Over one million total knee arthroplasty (TKA) and total hip arthroplasty (THA) surgeries are performed in the world each year. Although a few countries, such as Sweden, have well-established national joint arthroplasty registry programs, a majority of countries do not. Surgical practices, hospital resources, patient demographic factors, and outcomes may vary widely by surgeon, hospital, and country. However, little or no data have been available to compare clinical practices and outcomes from a multinational perspective.
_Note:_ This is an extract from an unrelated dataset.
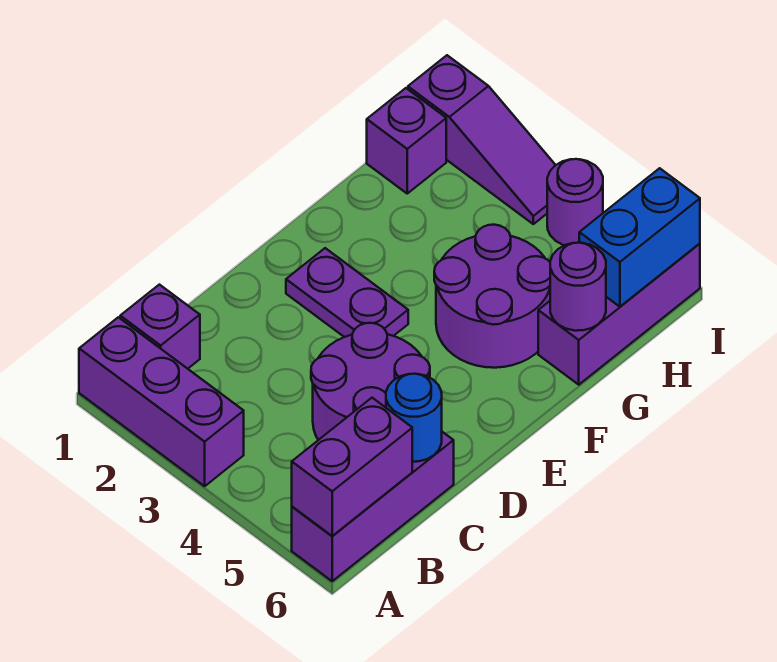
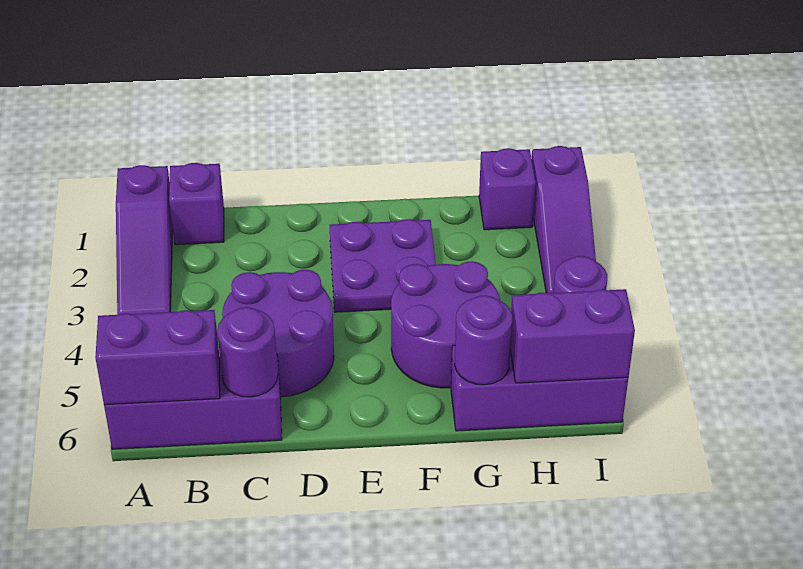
purple 1x3 brick [79,317,244,486] -> purple 1x3 slope [116,165,173,315]
blue 1x1 round brick [386,374,442,462] -> purple 1x1 round brick [217,307,278,397]
purple 1x2 plate [286,248,408,337] -> purple 2x2 plate [329,219,436,312]
blue 1x2 brick [579,168,700,307] -> purple 1x2 brick [510,289,635,383]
Because there has been no systematic attempt to characterize the frequency of hip and knee arthroplasty surgeries, in-hospital clinical practices, and short-term patient outcomes on a multinational basis, there is a distinct need for a comprehensive registry of hip and knee arthroplasty. Such an effort will:

  • Describe the clinical and demographic characteristics of patients who undergo hip or knee arthroplasty and document post operative outcomes, globally and on a hospital- and country-specific basis
  • Provide a detailed analysis of the use of medical and surgical therapies and other management approaches used to minimize short- and long-term complications following hip or knee arthroplasty
  • Examine the relationship between processes of care, hospital and surgeon-associated outcomes, and 3- and 12-month post-operative outcomes

Goals and Objectives

The Global Orthopaedic Registry (GLORY) provides an opportunity to collect, analyze, and disseminate data on patients who undergo THA or TKA. Continued surveillance of the effectiveness of practices and evaluation of causes for suboptimal outcomes are critical steps toward improving health care. The goal of GLORY is to improve patient care through a better understanding of patient demographics, management, and in-hospital and post-discharge outcomes. Comparison of individual hospital data with aggregate registry data should favorably impact the quality of patient care on both a local and national scale. Once issues are identified, corrective actions can be recommended to surgeons who can implement changes and assess their impact.

The objectives of GLORY are to:

  • Provide expanded data to orthopaedic surgeons to characterize existing and evolving practice patterns, delivery of care, and resource utilization in the management of THA/TKA patients
  • Provide data to support internal and external standards and benchmarking of treatment patterns and patient outcomes
  • Analyze data and design ancillary studies to address unanswered clinical questions
  • Disseminate findings through publication in peer-reviewed scientific journals

Study Management

GLORY is sponsored by a grant from Sanofi to the Center for Outcomes Research (COR), located at the University of Massachusetts Medical School, Worcester. COR will serve as the Study Coordinating Center for GLORY. The registry is governed by the GLORY Scientific Advisory Committee, which includes orthopaedic surgeons representing each participating country and clinical scientists with experience in the design and analysis of registry data from joint arthroplasty patients. Fred Anderson, PhD, Director of the COR and Scientific Director of GLORY, is responsible for the proper scientific and ethical conduct of this registry, including assurance that appropriate measures for the protection of participants (including hospitals, physicians, and patients) are instituted and followed.